Water is definitely very changeable. Rivers got diverted a lot, most notably on the east side of Taipei (near Neihu and Songshan districts) the Keelung river was straightened up, but the roads can still mirror the old path. Other rivers (or channels?) got covered up, and now only live on as roads – though I guess they might still flow under our feet (just like Fleet Street)? Some more dramatic change is an entire missing island in Danshui, I wonder what happened to it? Lakes change too, mostly I guess due to development around them (like in Zuoying). The sea shore is different for the many cities, as probably they were developed and also the shallows were naturally filled by the rivers (like in Hsinchu and in Tainan). Harbors don’t stay the same either (like in Penghu).
Some landmarks such as shrines have changed too. The most notable I could find so far is in Taipei / Yuanshan, where the current Grand Hotel / 圓山大飯店 replaced a shrine in 1952 (yellow rooftop on the left below), while the Taipei Martyrs’ Shrine seems to be built on the site of another previous shrine in 1969 (yellow rooftop and cross-shaped grounds on the right below). On the map there’s another temple-complex looking structure in between them, that’s now the Taipei American Club and the International Community Radio Taipei (ICRT).
Race courses disappeared too – together with the cavalry, I guess (like in Tainan).
I’m sure there are a bunch of other things too, it will take some time to discover and understand things…
The legends and information on the maps was pretty interesting. For example here’s the coverage map for Taipei / Taihoku, showing what aerial maps they stitched together, and when were the flights that took the photos:
The Internet also taught me a few things, such as this very insightful comment on Reddit that traced back the Chinese / Japanese city names of these maps.
I was also amazed by how detailed information the Americans had about the functions of the buildings – down to the type of factories, the type schools the buildings were. I would not be surprised if the maps were supplemented by some real intelligence from the ground. Especially likely as the big cities had so much more such details than the smaller locations (where there might not be more than a few likely military installations noted). I wonder if there’s any good source to learn about this – about American intelligence behind enemy lines in the Pacific theatre of WWII.
To the Future
Now that everything kinda works, I think I’ll spend more time looking at the maps instead of working with them, try to learn more.
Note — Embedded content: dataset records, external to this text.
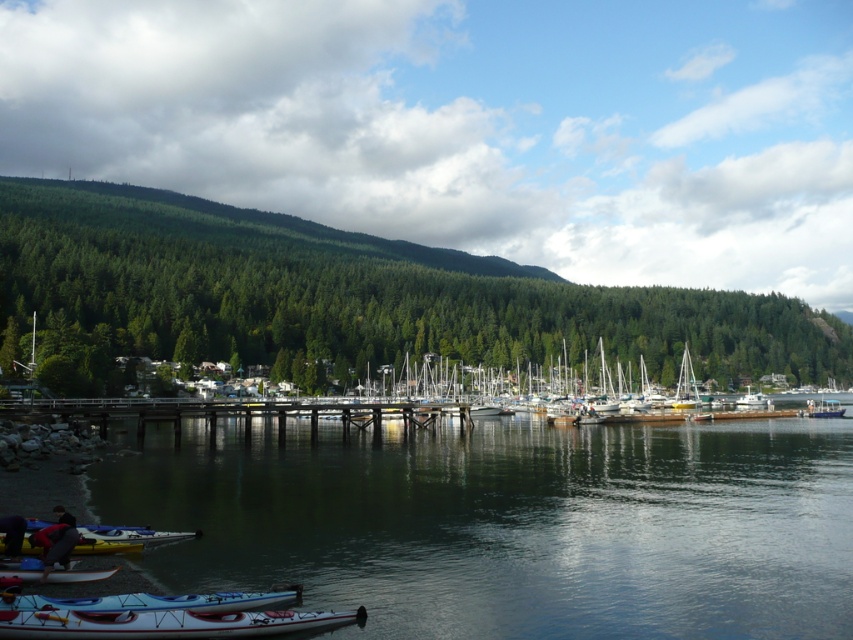
Question: Which object appears farthest from the camera in this image?

Choices:
 (A) green matte forest at upper left
 (B) white plastic boat at center

Answer: (B)

Question: Does yellow kayak at lower left appear under white plastic canoe at lower left?

Choices:
 (A) yes
 (B) no

Answer: (B)

Question: Does green matte forest at upper left have a smaller size compared to white plastic canoe at lower left?

Choices:
 (A) no
 (B) yes

Answer: (A)

Question: Which of these objects is positioned closest to the white plastic canoe at lower left?

Choices:
 (A) green matte forest at upper left
 (B) clear water at lower left

Answer: (B)

Question: Can you confirm if green matte forest at upper left is positioned to the right of white glossy canoe at lower center?

Choices:
 (A) yes
 (B) no

Answer: (A)

Question: Which object appears closest to the camera in this image?

Choices:
 (A) green matte forest at upper left
 (B) white glossy canoe at lower center
 (C) white plastic boat at center
 (D) clear water at lower left

Answer: (B)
Hosting this project on Github is definitely pretty easy and convenient, though I start to see that their speed is not necessarily very good for big assets like the map images. Could add Cloudfront very easily to speed things up, just I don’t necessarily want to pay for that extra speed just yet. :P
To be able to show the loading animation I currently need to use jQuery to preload the image, then rely on the browser caching to not to download the image for the second time when the image is attached to the map object to create the overlay. It works pretty well… except in the Facebook Android app’s built in browser – that happily ignores caching and downloads the image twice (ouch). Would be awesome to figure out how can I get directly from the Google Map API when it finished downloading the image.
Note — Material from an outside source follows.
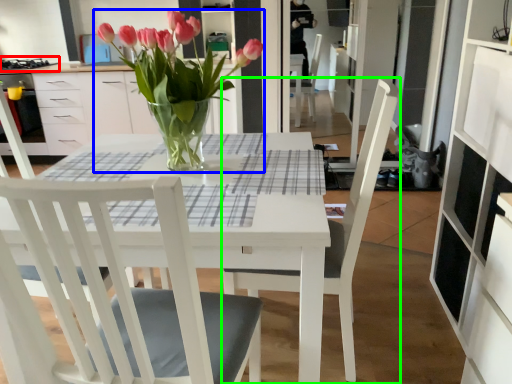
Question: Considering the real-world distances, which object is closest to gas stove (highlighted by a red box)? houseplant (highlighted by a blue box) or chair (highlighted by a green box).

Choices:
 (A) houseplant
 (B) chair

Answer: (A)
Might revisit a couple of the maps to see if I can improve the fit, though really just a couple of them, most are totally fine for their quality. Should also add the Japanese writing of the city names for more authenticity and discoverability.
And in the meantime, keep checking the map, and any comment or feedback is appreciated! A big thanks to the University of Texas Libraries and the Perry-Castañeda Library Map Collection for the public domain maps!